**Instructions to follow:**
Below are some records. Return exactly the lines from the one containing "modelovom rade objavujú prvýkrát, pričom" through the one containing "年退団後の出演作に『Endless SHOCK 2016』『ニンゲン御破算』『フ", both included, and only those.

Page-level text extractions
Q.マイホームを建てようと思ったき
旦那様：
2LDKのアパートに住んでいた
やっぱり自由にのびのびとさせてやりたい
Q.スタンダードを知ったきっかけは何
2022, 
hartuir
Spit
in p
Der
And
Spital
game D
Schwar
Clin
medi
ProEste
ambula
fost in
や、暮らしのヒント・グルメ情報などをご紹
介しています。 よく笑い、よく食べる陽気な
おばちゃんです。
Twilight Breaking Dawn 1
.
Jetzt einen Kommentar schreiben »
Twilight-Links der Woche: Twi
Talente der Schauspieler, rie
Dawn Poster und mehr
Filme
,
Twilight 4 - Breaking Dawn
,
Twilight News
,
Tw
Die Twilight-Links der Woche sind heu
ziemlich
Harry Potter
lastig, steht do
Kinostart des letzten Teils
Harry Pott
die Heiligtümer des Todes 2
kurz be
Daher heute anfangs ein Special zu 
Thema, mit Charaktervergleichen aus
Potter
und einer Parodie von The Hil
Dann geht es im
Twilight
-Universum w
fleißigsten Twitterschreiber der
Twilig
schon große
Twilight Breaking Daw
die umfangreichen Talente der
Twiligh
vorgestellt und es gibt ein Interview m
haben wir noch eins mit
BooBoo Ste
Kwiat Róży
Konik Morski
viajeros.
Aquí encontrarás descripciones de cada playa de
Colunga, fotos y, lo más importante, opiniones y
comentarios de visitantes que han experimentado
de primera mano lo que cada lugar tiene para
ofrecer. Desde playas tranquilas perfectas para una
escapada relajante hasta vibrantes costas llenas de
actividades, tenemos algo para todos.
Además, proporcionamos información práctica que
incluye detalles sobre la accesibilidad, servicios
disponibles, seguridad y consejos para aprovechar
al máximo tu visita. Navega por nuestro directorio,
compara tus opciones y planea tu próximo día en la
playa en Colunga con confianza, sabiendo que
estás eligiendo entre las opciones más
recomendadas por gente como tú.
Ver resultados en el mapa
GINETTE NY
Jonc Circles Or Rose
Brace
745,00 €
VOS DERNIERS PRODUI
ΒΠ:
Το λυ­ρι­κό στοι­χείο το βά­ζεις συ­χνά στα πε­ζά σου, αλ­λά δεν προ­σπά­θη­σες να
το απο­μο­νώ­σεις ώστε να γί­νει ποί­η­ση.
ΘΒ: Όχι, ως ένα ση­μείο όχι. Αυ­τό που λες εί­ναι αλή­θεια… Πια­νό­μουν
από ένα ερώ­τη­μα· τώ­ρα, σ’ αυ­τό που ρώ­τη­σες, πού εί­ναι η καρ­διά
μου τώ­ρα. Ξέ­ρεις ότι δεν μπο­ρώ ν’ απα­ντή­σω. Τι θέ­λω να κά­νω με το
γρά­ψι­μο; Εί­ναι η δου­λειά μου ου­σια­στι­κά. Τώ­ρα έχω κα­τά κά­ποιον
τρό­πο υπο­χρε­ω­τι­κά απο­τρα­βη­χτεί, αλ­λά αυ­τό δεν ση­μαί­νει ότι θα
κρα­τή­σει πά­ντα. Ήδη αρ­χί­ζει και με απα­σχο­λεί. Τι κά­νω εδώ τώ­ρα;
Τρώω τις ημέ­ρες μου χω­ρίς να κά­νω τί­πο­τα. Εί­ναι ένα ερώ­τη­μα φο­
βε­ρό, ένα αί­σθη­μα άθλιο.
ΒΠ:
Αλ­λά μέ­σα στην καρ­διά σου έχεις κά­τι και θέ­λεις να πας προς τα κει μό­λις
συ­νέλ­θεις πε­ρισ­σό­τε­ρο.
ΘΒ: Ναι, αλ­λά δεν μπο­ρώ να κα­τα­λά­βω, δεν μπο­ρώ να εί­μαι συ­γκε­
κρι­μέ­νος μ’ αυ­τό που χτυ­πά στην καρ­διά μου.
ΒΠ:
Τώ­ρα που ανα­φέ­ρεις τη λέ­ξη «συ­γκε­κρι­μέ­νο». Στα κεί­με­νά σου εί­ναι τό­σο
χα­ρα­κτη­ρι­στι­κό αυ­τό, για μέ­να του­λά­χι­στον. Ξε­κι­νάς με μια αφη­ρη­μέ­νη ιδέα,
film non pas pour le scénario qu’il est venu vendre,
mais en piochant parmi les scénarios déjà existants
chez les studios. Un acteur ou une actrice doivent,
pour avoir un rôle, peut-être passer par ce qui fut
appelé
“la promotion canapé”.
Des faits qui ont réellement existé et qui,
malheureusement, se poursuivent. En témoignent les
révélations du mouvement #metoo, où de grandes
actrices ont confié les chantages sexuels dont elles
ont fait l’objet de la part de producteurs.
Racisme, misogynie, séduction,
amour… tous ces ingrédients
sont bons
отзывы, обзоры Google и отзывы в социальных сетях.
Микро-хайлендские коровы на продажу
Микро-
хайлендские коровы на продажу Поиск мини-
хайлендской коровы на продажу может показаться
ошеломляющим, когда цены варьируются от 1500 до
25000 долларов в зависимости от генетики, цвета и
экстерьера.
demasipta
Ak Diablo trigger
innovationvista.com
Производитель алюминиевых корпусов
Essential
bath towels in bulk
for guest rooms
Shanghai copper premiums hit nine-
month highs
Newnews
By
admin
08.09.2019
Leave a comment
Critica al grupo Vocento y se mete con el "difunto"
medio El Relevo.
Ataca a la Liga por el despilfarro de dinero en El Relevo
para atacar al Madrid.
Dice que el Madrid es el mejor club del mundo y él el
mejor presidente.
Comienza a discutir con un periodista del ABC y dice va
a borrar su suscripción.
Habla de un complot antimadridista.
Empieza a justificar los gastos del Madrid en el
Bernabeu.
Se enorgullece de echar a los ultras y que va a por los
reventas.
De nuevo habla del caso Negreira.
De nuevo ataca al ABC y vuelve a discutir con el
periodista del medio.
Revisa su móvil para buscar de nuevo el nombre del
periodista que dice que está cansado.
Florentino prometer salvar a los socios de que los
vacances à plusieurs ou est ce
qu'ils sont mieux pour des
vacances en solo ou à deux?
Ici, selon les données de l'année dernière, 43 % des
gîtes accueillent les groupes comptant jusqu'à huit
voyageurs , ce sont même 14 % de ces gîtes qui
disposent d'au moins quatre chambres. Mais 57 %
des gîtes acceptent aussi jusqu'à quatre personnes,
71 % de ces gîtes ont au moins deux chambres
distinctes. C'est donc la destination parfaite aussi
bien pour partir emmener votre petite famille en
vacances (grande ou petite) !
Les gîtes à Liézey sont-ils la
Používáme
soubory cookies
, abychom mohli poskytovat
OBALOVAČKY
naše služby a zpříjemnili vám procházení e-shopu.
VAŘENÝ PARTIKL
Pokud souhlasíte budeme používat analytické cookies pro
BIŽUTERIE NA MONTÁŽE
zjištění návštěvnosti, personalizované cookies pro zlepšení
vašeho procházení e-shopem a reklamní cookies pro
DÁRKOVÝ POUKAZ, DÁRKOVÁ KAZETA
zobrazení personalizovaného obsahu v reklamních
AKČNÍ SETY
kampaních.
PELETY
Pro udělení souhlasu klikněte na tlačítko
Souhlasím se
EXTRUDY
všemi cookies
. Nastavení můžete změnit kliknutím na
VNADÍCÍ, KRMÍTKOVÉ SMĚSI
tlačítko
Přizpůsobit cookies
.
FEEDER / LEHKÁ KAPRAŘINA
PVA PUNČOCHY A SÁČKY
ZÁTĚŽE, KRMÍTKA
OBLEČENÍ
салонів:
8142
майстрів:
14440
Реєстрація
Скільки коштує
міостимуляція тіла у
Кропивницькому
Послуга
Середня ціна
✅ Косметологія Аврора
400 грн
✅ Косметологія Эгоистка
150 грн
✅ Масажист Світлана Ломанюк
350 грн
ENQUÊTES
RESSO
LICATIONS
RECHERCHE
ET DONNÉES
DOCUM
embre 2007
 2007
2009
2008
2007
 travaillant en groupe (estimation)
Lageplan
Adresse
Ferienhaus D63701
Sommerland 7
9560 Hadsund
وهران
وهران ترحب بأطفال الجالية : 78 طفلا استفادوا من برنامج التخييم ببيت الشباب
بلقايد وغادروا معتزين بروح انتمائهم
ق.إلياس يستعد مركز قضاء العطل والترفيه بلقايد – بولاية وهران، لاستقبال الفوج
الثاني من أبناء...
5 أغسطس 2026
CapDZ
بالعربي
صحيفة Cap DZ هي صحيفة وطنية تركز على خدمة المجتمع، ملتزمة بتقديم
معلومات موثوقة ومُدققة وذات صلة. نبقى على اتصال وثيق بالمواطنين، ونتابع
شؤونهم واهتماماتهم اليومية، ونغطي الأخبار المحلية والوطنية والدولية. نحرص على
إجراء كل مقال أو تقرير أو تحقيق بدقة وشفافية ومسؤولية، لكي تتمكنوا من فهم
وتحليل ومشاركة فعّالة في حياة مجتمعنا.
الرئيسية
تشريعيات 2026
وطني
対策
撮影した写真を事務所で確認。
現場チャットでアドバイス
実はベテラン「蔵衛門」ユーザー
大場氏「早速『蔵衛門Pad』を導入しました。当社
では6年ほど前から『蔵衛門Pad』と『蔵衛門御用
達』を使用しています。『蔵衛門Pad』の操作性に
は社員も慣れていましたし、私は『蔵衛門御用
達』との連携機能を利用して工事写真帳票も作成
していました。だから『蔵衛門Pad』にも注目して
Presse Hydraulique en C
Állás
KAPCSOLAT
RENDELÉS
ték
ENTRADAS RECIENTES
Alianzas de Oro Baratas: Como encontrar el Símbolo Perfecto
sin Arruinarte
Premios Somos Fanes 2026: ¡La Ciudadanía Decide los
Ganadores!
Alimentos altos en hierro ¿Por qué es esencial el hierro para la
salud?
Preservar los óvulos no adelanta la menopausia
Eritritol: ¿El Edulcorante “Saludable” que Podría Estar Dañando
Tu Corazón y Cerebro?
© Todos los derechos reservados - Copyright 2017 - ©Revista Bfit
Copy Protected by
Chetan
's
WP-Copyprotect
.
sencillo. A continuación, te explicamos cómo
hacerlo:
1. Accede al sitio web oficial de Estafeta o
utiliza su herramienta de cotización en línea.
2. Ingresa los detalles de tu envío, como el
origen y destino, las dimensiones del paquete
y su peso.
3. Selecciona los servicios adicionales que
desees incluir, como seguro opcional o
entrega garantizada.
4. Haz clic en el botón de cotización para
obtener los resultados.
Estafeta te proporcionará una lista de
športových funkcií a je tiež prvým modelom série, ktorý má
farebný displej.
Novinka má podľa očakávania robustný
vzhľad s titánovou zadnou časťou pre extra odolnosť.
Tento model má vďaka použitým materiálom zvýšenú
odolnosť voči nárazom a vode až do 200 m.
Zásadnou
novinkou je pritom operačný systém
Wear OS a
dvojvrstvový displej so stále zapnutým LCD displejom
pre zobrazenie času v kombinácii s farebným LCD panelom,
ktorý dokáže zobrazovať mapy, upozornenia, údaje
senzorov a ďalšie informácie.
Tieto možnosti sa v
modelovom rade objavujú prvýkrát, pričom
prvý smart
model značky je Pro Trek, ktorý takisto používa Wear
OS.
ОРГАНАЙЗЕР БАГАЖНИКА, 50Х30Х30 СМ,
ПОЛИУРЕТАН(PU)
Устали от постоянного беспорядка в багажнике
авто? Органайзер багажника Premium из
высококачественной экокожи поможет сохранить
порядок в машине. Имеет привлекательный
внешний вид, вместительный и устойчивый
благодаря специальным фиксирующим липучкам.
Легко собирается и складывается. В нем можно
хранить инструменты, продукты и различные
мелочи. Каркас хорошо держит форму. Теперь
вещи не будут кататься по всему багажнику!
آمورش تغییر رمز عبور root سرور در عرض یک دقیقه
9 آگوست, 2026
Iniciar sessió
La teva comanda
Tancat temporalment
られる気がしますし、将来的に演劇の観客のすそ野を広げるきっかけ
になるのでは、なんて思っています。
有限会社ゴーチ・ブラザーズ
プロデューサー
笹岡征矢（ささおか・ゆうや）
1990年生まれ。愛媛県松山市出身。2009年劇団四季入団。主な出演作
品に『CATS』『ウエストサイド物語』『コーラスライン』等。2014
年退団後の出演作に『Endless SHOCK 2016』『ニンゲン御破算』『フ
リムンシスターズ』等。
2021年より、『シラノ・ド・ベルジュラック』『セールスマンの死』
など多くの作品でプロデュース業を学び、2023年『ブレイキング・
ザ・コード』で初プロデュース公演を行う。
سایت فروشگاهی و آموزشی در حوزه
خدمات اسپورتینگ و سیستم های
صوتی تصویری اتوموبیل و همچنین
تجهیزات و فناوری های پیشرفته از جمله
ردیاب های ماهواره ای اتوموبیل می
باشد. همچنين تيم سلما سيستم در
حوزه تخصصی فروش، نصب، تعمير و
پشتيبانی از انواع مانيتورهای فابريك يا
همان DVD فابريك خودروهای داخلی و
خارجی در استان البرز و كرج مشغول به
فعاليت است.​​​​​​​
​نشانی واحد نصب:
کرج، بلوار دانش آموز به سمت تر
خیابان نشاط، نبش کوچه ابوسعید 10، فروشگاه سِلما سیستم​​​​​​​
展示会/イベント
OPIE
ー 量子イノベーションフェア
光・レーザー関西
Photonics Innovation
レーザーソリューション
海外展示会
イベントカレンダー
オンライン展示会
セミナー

**Reply:**
modelovom rade objavujú prvýkrát, pričom
prvý smart
model značky je Pro Trek, ktorý takisto používa Wear
OS.
ОРГАНАЙЗЕР БАГАЖНИКА, 50Х30Х30 СМ,
ПОЛИУРЕТАН(PU)
Устали от постоянного беспорядка в багажнике
авто? Органайзер багажника Premium из
высококачественной экокожи поможет сохранить
порядок в машине. Имеет привлекательный
внешний вид, вместительный и устойчивый
благодаря специальным фиксирующим липучкам.
Легко собирается и складывается. В нем можно
хранить инструменты, продукты и различные
мелочи. Каркас хорошо держит форму. Теперь
вещи не будут кататься по всему багажнику!
آمورش تغییر رمز عبور root سرور در عرض یک دقیقه
9 آگوست, 2026
Iniciar sessió
La teva comanda
Tancat temporalment
られる気がしますし、将来的に演劇の観客のすそ野を広げるきっかけ
になるのでは、なんて思っています。
有限会社ゴーチ・ブラザーズ
プロデューサー
笹岡征矢（ささおか・ゆうや）
1990年生まれ。愛媛県松山市出身。2009年劇団四季入団。主な出演作
品に『CATS』『ウエストサイド物語』『コーラスライン』等。2014
年退団後の出演作に『Endless SHOCK 2016』『ニンゲン御破算』『フ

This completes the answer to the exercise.